Re: Distributed Processing Library For Java

From:
Lew <lew@lewscanon.nospam>
Newsgroups:
comp.lang.java.programmer
Date:
Fri, 22 Jun 2007 07:27:13 -0400
Message-ID:
<-4adnWdMkduML-bbnZ2dnUVZ_vLinZ2d@comcast.com>
bencoe@gmail.com wrote:

which is exactly what RMI does ... What are the real points of difference?


RMI uses remote method invocation, if I recall from working with it,
you essentially have stubbed out code on the front-end and the
implementation server-side. DolphinNet delivers a serialized object to
the client, at this point it is executed by the client... The client
doesn't have stubbed out versions of the code, rather the client and
server simply need equivalent copies of the class file. To facilitate
this process the actual objects that get distributed must inherit from
the Assignment class in DolphinNet - which isn't too restrictive since
you can include other objects in your inheriting class.
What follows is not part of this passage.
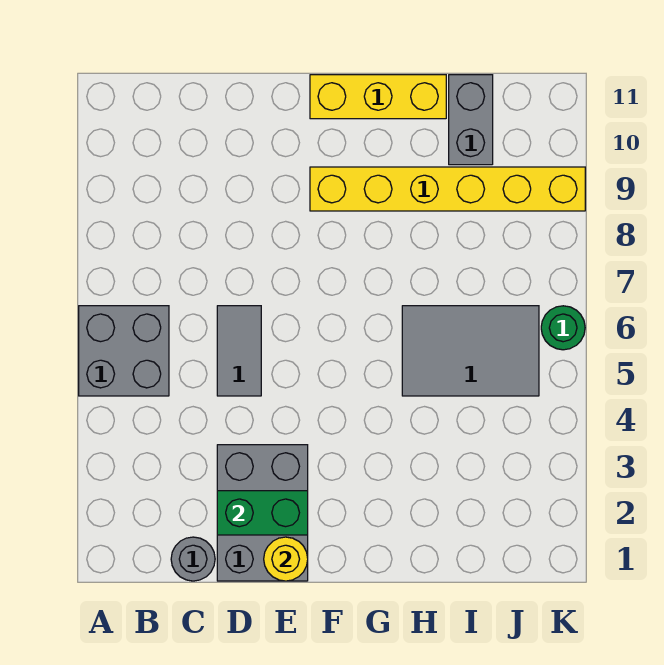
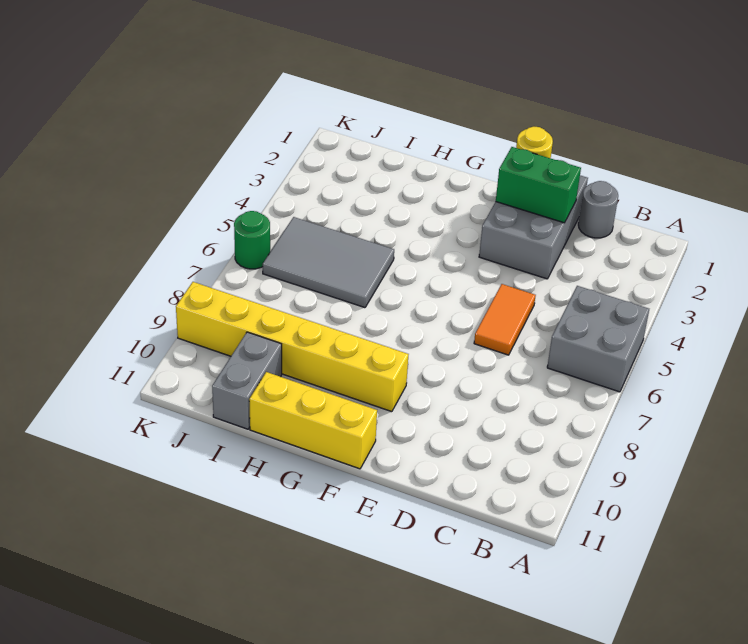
grey tile D5:D6 level 1 -> orange tile D5:D6 level 1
So, to
summarize, the main difference is in the way you actually implement
the server, where with RMI you're creating and filling in matching
stubs, DolphinNet allows your implementation to be much more abstract
on the client end, if you set things up properly the client need not
even know what kinds of processes it is running - this is great for
distributed calculations.

You may be asking yourself at this point how efficient this process
is... It actually has proven fairly efficient from bench-marking I've
done, also I have a simple helper Assignment I include with the
distribution that allows you to Zip the information being transfered
on the fly... which is handy.


Sounds like Jini, implemented by such products as Gigaspaces.

Is DolphinNet based on Jini? If not, it should be.